▶ [Provided data]
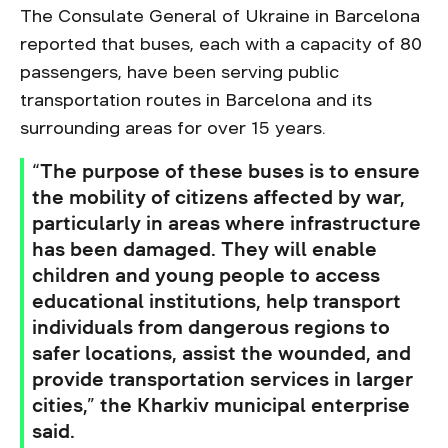
The Consulate General of Ukraine in Barcelona
reported that buses, each with a capacity of 80
passengers, have been serving public
transportation routes in Barcelona and its
surrounding areas for over 15 years.
“The purpose of these buses is to ensure
the mobility of citizens affected by war,
particularly in areas where infrastructure
has been damaged. They will enable
children and young people to access
educational institutions, help transport
individuals from dangerous regions to
safer locations, assist the wounded, and
provide transportation services in larger
cities,” the Kharkiv municipal enterprise
said.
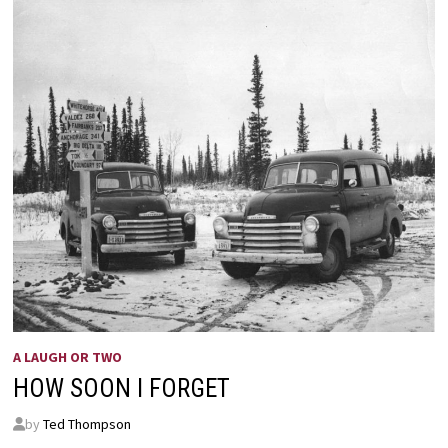
A LAUGH OR TWO
HOW SOON I FORGET
by
Ted Thompson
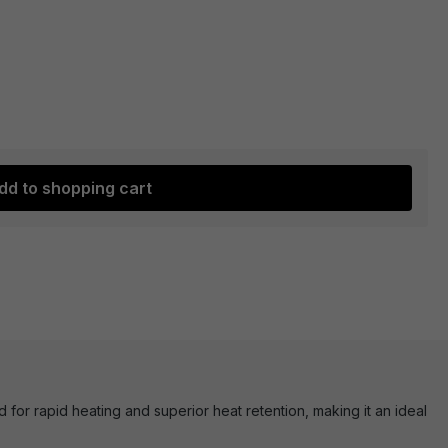
dd to shopping cart
or rapid heating and superior heat retention, making it an ideal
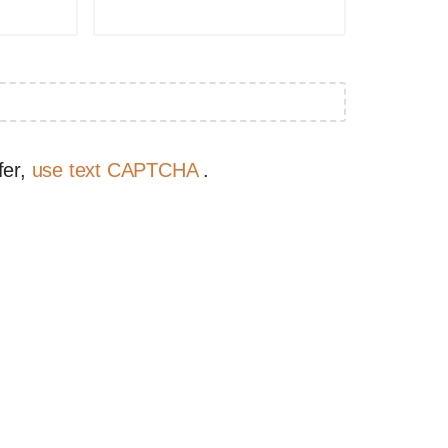
fer,
use text CAPTCHA
.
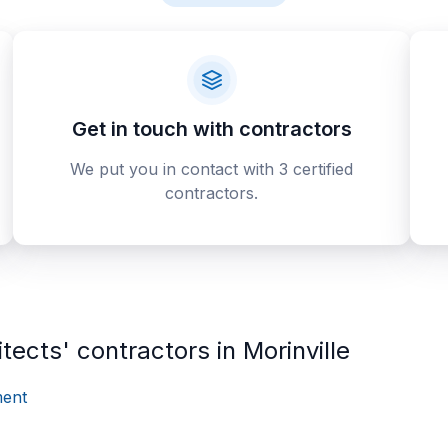
Get in touch with contractors
We put you in contact with 3 certified
contractors.
tects' contractors in Morinville
ent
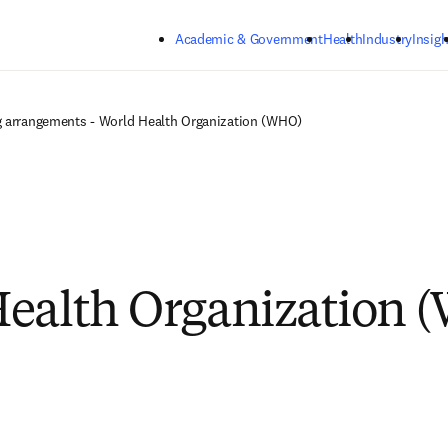
Skip to main content
Academic & Government
Health
Industry
Insigh
 arrangements - World Health Organization (WHO)
ealth Organization 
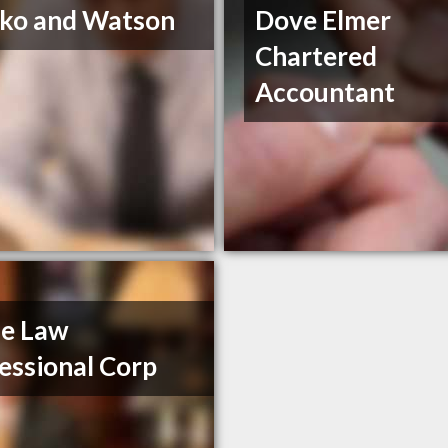
ko and Watson
Dove Elmer
Chartered
Accountant
se Law
essional Corp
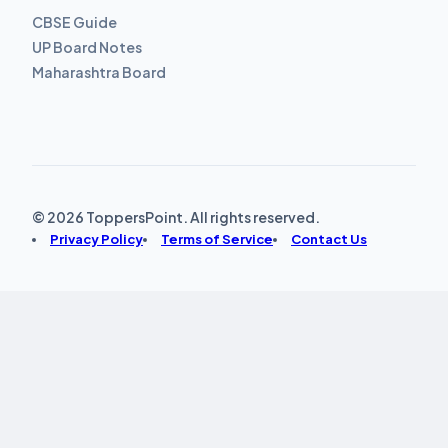
CBSE Guide
UP Board Notes
Maharashtra Board
© 2026 ToppersPoint. All rights reserved.
Privacy Policy
Terms of Service
Contact Us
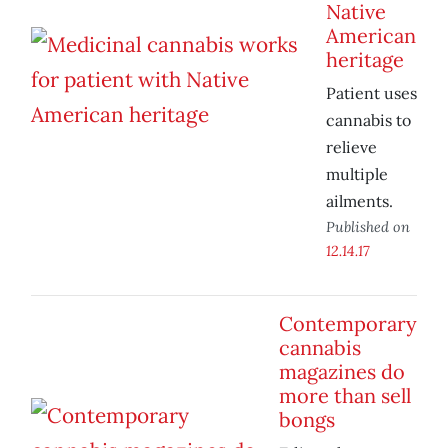
Native
American
heritage
Patient uses
cannabis to
relieve
multiple
ailments.
Published on
12.14.17
Contemporary
cannabis
magazines do
more than sell
bongs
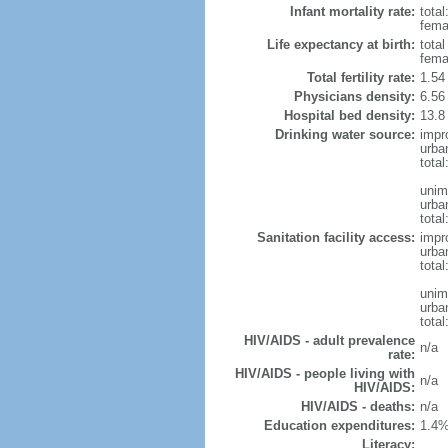
Infant mortality rate:
total
femal
Life expectancy at birth:
tota
fema
Total fertility rate:
1.54
Physicians density:
6.56
Hospital bed density:
13.8
Drinking water source:
impr
urba
tota
unim
urba
total
Sanitation facility access:
impr
urba
total
unim
urba
total
HIV/AIDS - adult prevalence
n/a
rate:
HIV/AIDS - people living with
n/a
HIV/AIDS:
HIV/AIDS - deaths:
n/a
Education expenditures:
1.4%
Literacy:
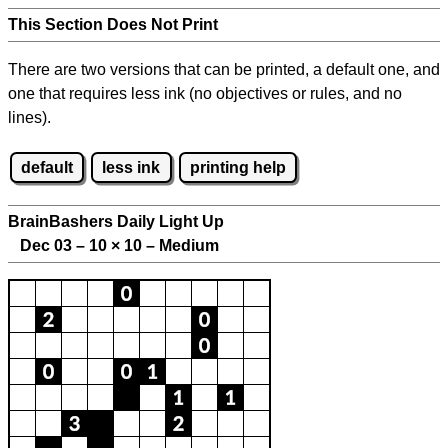
This Section Does Not Print
There are two versions that can be printed, a default one, and
one that requires less ink (no objectives or rules, and no
lines).
default
less ink
printing help
BrainBashers Daily Light Up
Dec 03 – 10
×
10 – Medium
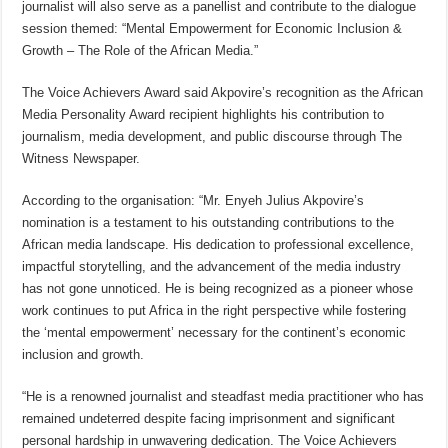
journalist will also serve as a panellist and contribute to the dialogue
session themed: “Mental Empowerment for Economic Inclusion &
Growth – The Role of the African Media.”
The Voice Achievers Award said Akpovire’s recognition as the African
Media Personality Award recipient highlights his contribution to
journalism, media development, and public discourse through The
Witness Newspaper.
According to the organisation: “Mr. Enyeh Julius Akpovire’s
nomination is a testament to his outstanding contributions to the
African media landscape. His dedication to professional excellence,
impactful storytelling, and the advancement of the media industry
has not gone unnoticed. He is being recognized as a pioneer whose
work continues to put Africa in the right perspective while fostering
the ‘mental empowerment’ necessary for the continent’s economic
inclusion and growth.
“He is a renowned journalist and steadfast media practitioner who has
remained undeterred despite facing imprisonment and significant
personal hardship in unwavering dedication. The Voice Achievers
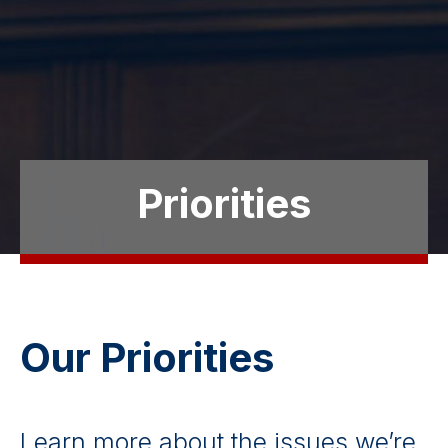
Priorities
Our Priorities
Learn more about the issues we’re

▶ [What is being asked]
Collect each line of the records above that contains the word "Barcelona", and copy those lines in the order they appear.

▶ [Finished task]
The Consulate General of Ukraine in Barcelona
transportation routes in Barcelona and its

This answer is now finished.